Whether you are coaching a cheer, sideline, or dance routine during a game, always remember the role of the cheerleading squad is to facilitate crowd support for the team on the field or court. Although this may sound simple, it is more complicated than you might think. There are many factors involved in engaging a crowd. For example, if your squad's team is on defense and the other team is about to score a touchdown, you don't want your squad doing a “We want a touchdown!” sideline. In that situation, a simple defense chant is most appropriate. Use material to get the spectators into the game and to entertain them. They have the most fun when they feel like they are a part of the game. Through effective use of cheers, sidelines, and dances, your cheerleading squad can help create that experience.
What are Cheers, Sidelines, and Dances?
A “cheer” has a definite beginning and end and should be used during an extended break in play (pregame, time-out, or halftime). Cheers are the best way for your squad members to incorporate stunts, jumps, and tumbling to lead the crowd. The general rule is that a squad should never do a cheer while the ball is in play. Here's an example of a cheer:
All for the Saints!
Stand Up and Holler!
A “sideline,” however, repeats itself and should be the primary material used when the ball is in play. Even so, you can also use it during the extended breaks (pregame, time-outs, or halftime). Your squad members can set up and perform these sidelines in the same manner as the cheers. You can end a sideline by having the captain yell “last time” so that all of your squad members understand what to do. There is no hard and fast rule on when the stopping point is and your crowd is usually a good indicator of when to end the sideline. Here's an example of a sideline:
Gooooo, Tigers, Go!
Gooooo, Tigers, Go!
Gooooo, Tigers, Go!
Gooooo, Tigers, Go!
Dance routines are used to entertain the crowd during extended breaks, usually pregame or halftime (however, a short routine can be performed during a time-out if the game isn't too close). They are typically performed on the field or court.
Youth squads generally have only one dance per season, which they learn at a summer camp or at an organized dance class. However, you may be in a situation where you, the coach, are responsible for your squad's routine. If so, you can enlist the help of local dance instructors, teachers, coaches, or any other person with dance experience. Following are a few suggestions for creating a well-designed dance routine:
Choosing Style and Music
You have several options when choosing a style for your squad's dance. For example, you can select traditional styles, such as pom, kick, or jazz; or specialty styles, such as lyrical, modern, prop, or military. You can also combine several styles into one performance. On a related topic, as you are choosing a style of dance you will also need to select appropriate music. Here are some things to keep in mind when selecting music:
- Choose music that is easily recognized and enjoyed by your audience and that is appropriate for family viewing.
- Look for songs that have strong beginnings and endings. The first and last things the audience sees should be powerful and memorable.
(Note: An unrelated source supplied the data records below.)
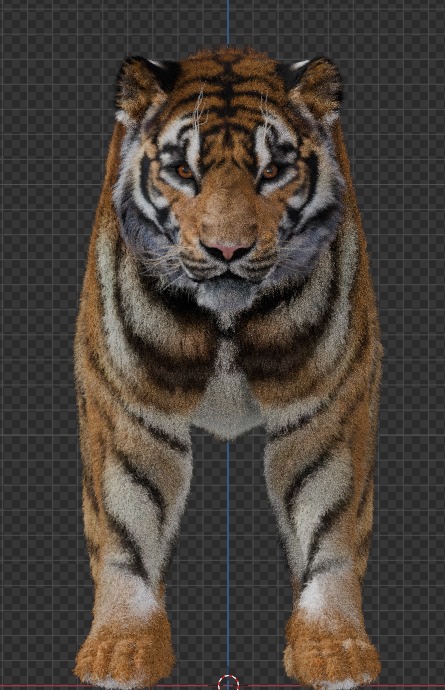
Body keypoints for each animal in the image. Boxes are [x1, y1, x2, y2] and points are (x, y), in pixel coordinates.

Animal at [72, 45, 384, 690]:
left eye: (273, 171)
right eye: (183, 171)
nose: (227, 251)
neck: (226, 320)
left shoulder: (327, 405)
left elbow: (331, 525)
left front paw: (334, 649)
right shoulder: (129, 407)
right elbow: (125, 525)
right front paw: (121, 651)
- Don't use repetitive music. This may cause your audience to tune out. If you repeat choreography, that's perfectly acceptable, but it is not always necessary to repeat the music.
Choreographing the Dance
Developing choreography can be a trial-and-error experience—what works for one squad doesn't always work for another. Allow yourself leeway and don't be afraid to change your mind. Some things that show promise in your head and on paper don't always have the same effect on the performance floor. Whether this is your first time or hundredth time, always remember that creating choreography is a constant learning experience. The more you practice, the better you get!
As you are choreographing your squad's dance, know that an essential part of the dance is the blending of the different portions of the dance to make a solid routine. These transitions are a terrific way to change formations and move from one style to another smoothly. Transitions should happen quickly, free of unorganized movements and free of any collisions. Each element of your routine should be a pleasant surprise. Remember, too few transitions can make your routine boring and too many can seem chaotic. Finding these new positions easily and showcasing the strengths of your performers will add visual highlights throughout your routine.
Teaching the Dance
To successfully teach a routine, here are a few things to keep in mind:
- Be sure the routine is finished before you begin teaching. Do not second-guess how quickly your squad will learn and prepare only a certain amount. Do, however, try to determine a good stopping point about a third of the way through the routine.
- Keep your routine notes nearby in case you need to refer to them.
- Practice teaching and using correct terminology before you actually teach.
- Count as if you are performing the routine with your voice—staccato for sharp motions and smooth for fluid movement.
- Use vocal cues and lead-ins. When rehearsing, give a four-count lead before the step. Use the same tempo you wish for them to continue in. Don't forget to note the music arrangement (verse or refrain) or any changes or effects in the music.
- Use as few words as possible. Too much instruction will confuse your squad members and leave them lacking focus.
- Be specific. The more specific you are, the less the squad members will need to ask questions. Always pretend that the squad members can't see you and only by your verbal description can they learn the choreography.
- Progress at the rate of the majority of your squad—not fast enough to lose those who learn at a slower pace and not so slow that the squad members who are fast learners are bored.